Given that all forms of mass and energy couple to gravity, other sources of gravitational waves may exist that are not expected from our current view of the Universe, dominated by electromagnetic observations. LISA is sensitive to signals from the very early Universe (the Terascale frontier), where phase transitions of new forces of nature or extra dimensions of space may have caused catastrophic, explosive bubble growth and efficient gravitational wave production. These phenomena may generate stochastic backgrounds (noise-like, cacophonic ensembles) of gravitational waves incoming from cosmological distances.

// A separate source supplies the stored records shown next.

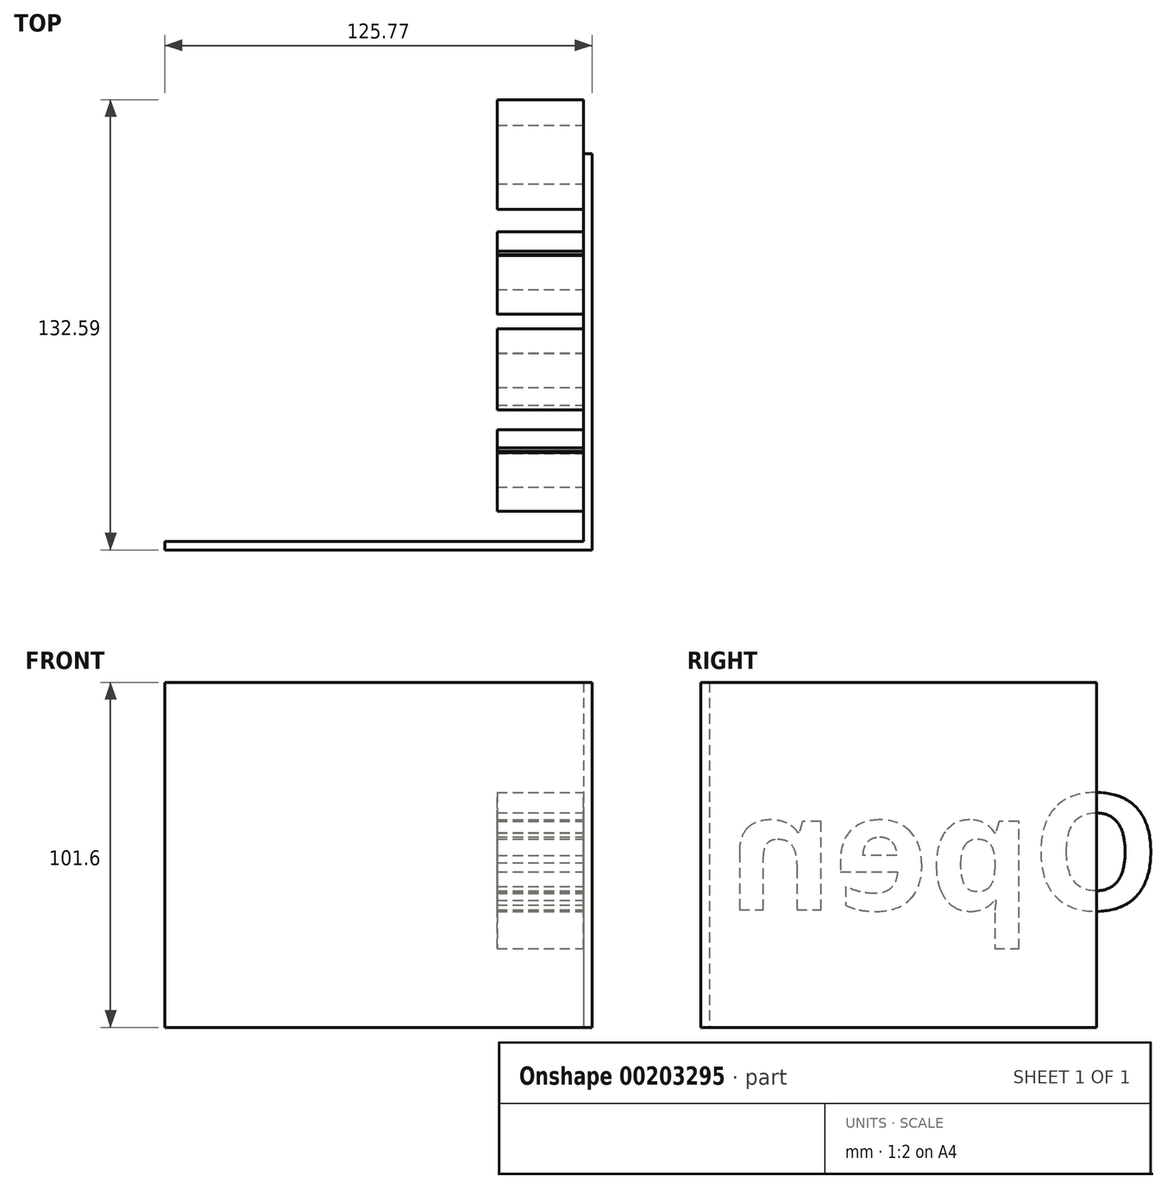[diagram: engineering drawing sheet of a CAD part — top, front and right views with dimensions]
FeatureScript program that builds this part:
annotation { "Feature Type Name" : "Feature", "Feature Type Description" : "" }
export const myFeature = defineFeature(function(context is Context, id is Id, definition is map)
    precondition{}
    {
        {
            var Q0;
            Q0=qCreatedBy(makeId("Top.planeOp"),FACE);
            var sketch = newSketch(context, id + "F0", { "sketchPlane" : qUnion([Q0])});
            skLineSegment(sketch, "E0.bottom", {"start": v(-61.22, 61.22) * mm, "end": v(64.55, 61.22) * mm});
            skLineSegment(sketch, "E0.top", {"start": v(-61.22, -55.46) * mm, "end": v(64.55, -55.46) * mm});
            skLineSegment(sketch, "E0.left", {"start": v(-61.22, 61.22) * mm, "end": v(-61.22, -55.46) * mm});
            skLineSegment(sketch, "E0.right", {"start": v(64.55, 61.22) * mm, "end": v(64.55, -55.46) * mm});
            skArc(sketch, "E1", {"start": v(-61.22, 61.22) * mm, "mid": v(-43.29, 17.93) * mm, "end": v(0, 0) * mm});
            skArc(sketch, "E2", {"start": v(64.55, 61.22) * mm, "mid": v(20.07, 43.48) * mm, "end": v(0, 0) * mm});
            skSolve(sketch);
        }
        {
            var Q0;
            Q0=makeQuery(id+"F0.imprint","IMPRINT",FACE,{"disambiguationData":[TD([[makeQuery(id+"F0.imprint","IMPRINT",EDGE,{"derivedFrom":sQuery(id+"F0.wireOp",EDGE,"E0.top")}),1.0]])]});
            var Q1;
            Q1=makeQuery(id+"F0.imprint","IMPRINT",FACE,{"disambiguationData":[TD([[makeQuery(id+"F0.imprint","IMPRINT",EDGE,{"derivedFrom":sQuery(id+"F0.wireOp",EDGE,"E0.bottom")}),-1.0]])]});
            extrude(context, id + "F1", {"entities" : qUnion([Q0, Q1]), "depth" : 101.6 * mm});
        }
        {
            var Q0;
            Q0=makeQuery(id+"F1.opExtrude","CAP_FACE",FACE,{"disambiguationData":[OSD([sQuery(id+"F0.wireOp",EDGE,"E0.bottom"),sQuery(id+"F0.wireOp",EDGE,"E0.top"),sQuery(id+"F0.wireOp",EDGE,"E0.left"),sQuery(id+"F0.wireOp",EDGE,"E0.right")])],"isStart":true});
            var Q1;
            Q1=makeQuery(id+"F1.opExtrude","SWEPT_FACE",FACE,{"disambiguationData":[OSD([sQuery(id+"F0.wireOp",EDGE,"E0.left")])]});
            var Q2;
            Q2=makeQuery(id+"F1.opExtrude","SWEPT_FACE",FACE,{"disambiguationData":[OSD([sQuery(id+"F0.wireOp",EDGE,"E0.bottom")])]});
            var Q3;
            Q3=makeQuery(id+"F1.opExtrude","CAP_FACE",FACE,{"disambiguationData":[OSD([sQuery(id+"F0.wireOp",EDGE,"E0.bottom"),sQuery(id+"F0.wireOp",EDGE,"E0.top"),sQuery(id+"F0.wireOp",EDGE,"E0.left"),sQuery(id+"F0.wireOp",EDGE,"E0.right")])],"isStart":false});
            shell(context, id + "F2", {"entities" : qUnion([Q0, Q1, Q2, Q3]), "thickness" : 2.54 * mm});
        }
        {
            var Q0;
            Q0=makeQuery(id+"F2.opShell","OFFSET_FACE",FACE,{"disambiguationData":[OSD([sQuery(id+"F0.wireOp",EDGE,"E0.right")])]});
            var sketch = newSketch(context, id + "F3", { "sketchPlane" : qUnion([Q0])});
            skText(sketch, "E3", { "text": "Open", "fontName": "OpenSans-Bold.ttf"});
            const initialGuessF3  = {"E3": [-0.0799, 0.03462, 1, 0, 0.0343]};
            skSetInitialGuess(sketch, initialGuessF3);
            skSolve(sketch);
        }
        {
            var Q0;
            Q0 = qSketchRegion(id + "F3", true);
            extrude(context, id + "F4", {"entities" : qUnion([Q0]), "operationType" : NewBodyOperationType.ADD, "depth" : 25.4 * mm});
        }
    });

The oldest light that can be seen by electromagnetic astronomy is the Cosmic Microwave Background (CMB), which emerged less than 400,000 years after the Big Bang, when the rapidly expanding Universe became thin enough for light to propagate freely. We have no direct information from any time before then, but there is tantalizing evidence in the structure of the CMB suggesting that the dynamics of the early Universe had a profound effect on the Cosmos that we see today. Gravitational waves can propagate freely to us from that very early era, so they provide a way to probe the physics of the early Universe. Many predictions exist for what the Cosmic Gravitational-wave Background might look like, each reflecting different ideas and models for post-Big Bang physics, but any such detection would revolutionize our understanding of the Universe.

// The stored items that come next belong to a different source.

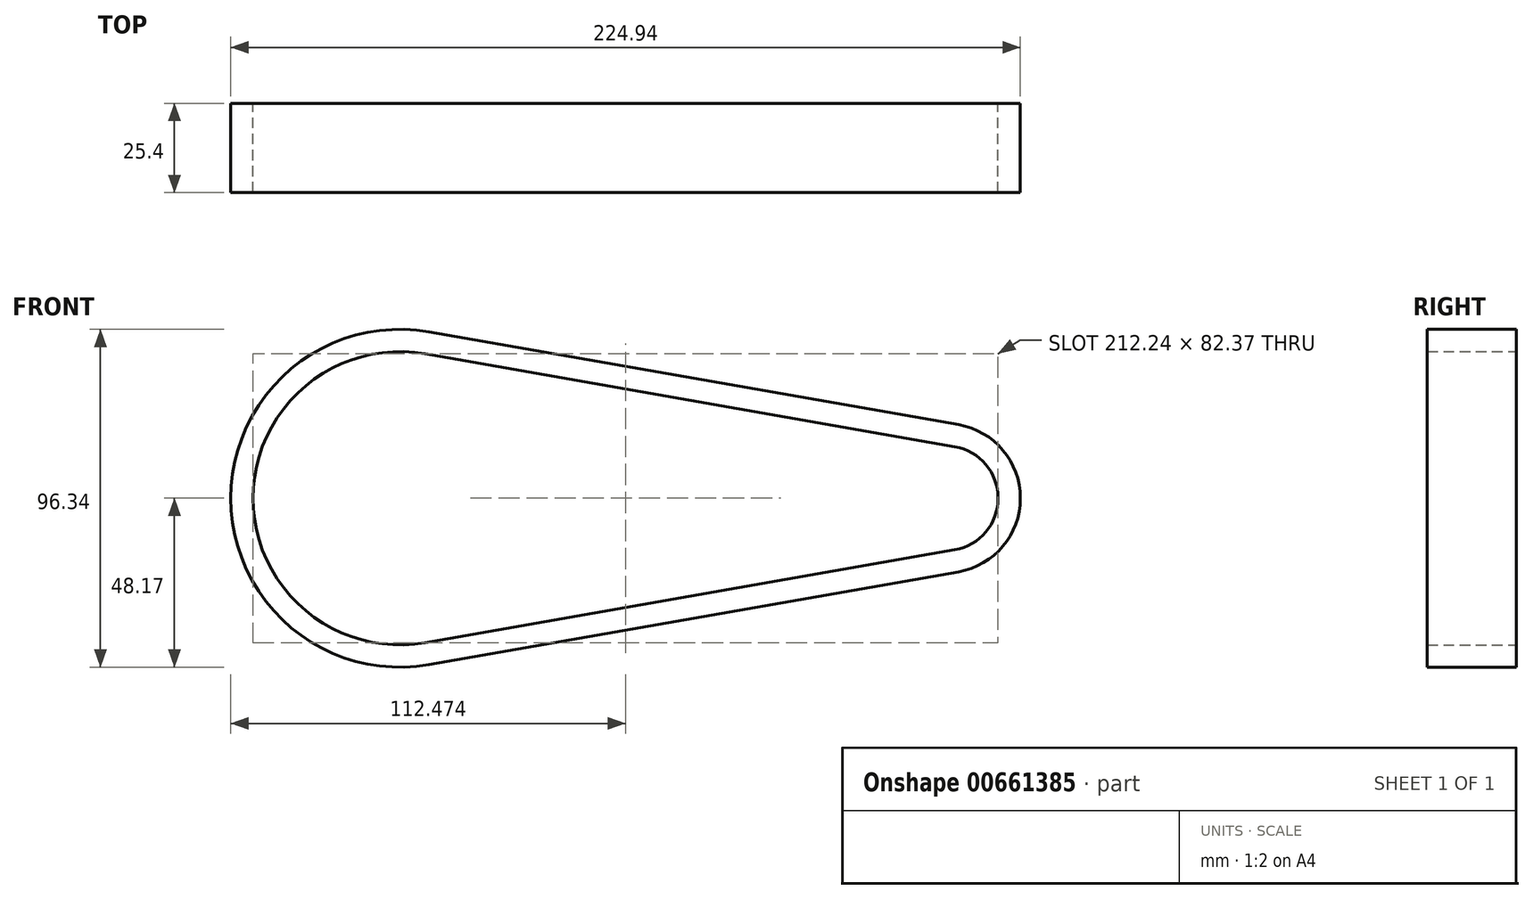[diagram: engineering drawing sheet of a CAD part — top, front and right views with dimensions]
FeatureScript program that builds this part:
annotation { "Feature Type Name" : "Feature", "Feature Type Description" : "" }
export const myFeature = defineFeature(function(context is Context, id is Id, definition is map)
    precondition{}
    {
        {
            var Q0;
            Q0=qCreatedBy(makeId("Front.planeOp"),FACE);
            var sketch = newSketch(context, id + "F0", { "sketchPlane" : qUnion([Q0])});
            skArc(sketch, "E0", {"start": v(-108.02, 41.19) * mm, "mid": v(-157.07, 0) * mm, "end": v(-108.02, -41.19) * mm});
            skArc(sketch, "E1", {"start": v(42.82, -14.71) * mm, "mid": v(55.17, 0) * mm, "end": v(42.82, 14.71) * mm});
            skLineSegment(sketch, "E2", {"start": v(-108.02, 41.19) * mm, "end": v(42.82, 14.71) * mm});
            skLineSegment(sketch, "E3", {"start": v(-108.02, -41.19) * mm, "end": v(42.82, -14.71) * mm});
            skLineSegment(sketch, "E4.0", {"start": v(-106.92, 47.44) * mm, "end": v(43.92, 20.97) * mm});
            skArc(sketch, "E4.1", {"start": v(-106.92, 47.44) * mm, "mid": v(-163.42, 0) * mm, "end": v(-106.92, -47.44) * mm});
            skLineSegment(sketch, "E4.2", {"start": v(-106.92, -47.44) * mm, "end": v(43.92, -20.97) * mm});
            skArc(sketch, "E4.3", {"start": v(43.92, -20.97) * mm, "mid": v(61.52, 0) * mm, "end": v(43.92, 20.97) * mm});
            skSolve(sketch);
        }
        {
            var Q0;
            Q0=makeQuery(id+"F0.imprint","IMPRINT",FACE,{"disambiguationData":[TD([[makeQuery(id+"F0.imprint","IMPRINT",EDGE,{"derivedFrom":sQuery(id+"F0.wireOp",EDGE,"E0")}),-1.0]])]});
            extrude(context, id + "F1", {"entities" : qUnion([Q0]), "depth" : 25.4 * mm, "offsetDistance" : 25.4 * mm});
        }
    });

String theory, the subject of intense theoretical study as a unified framework for all particles and forces of nature, also predicts the possibility of new fundamental objects called cosmic superstrings, which are stretched to astronomical size by the cosmic expansion, and which lose energy principally through gravitational radiation, with a very broad and uniquely identifiable spectrum. LISA will be a very sensitive probe for these objects, and it may give us the first evidence of their existence. Strings may be detected as backgrounds with characteristic distribution of energy across frequencies, or as short individual bursts of gravitational radiation.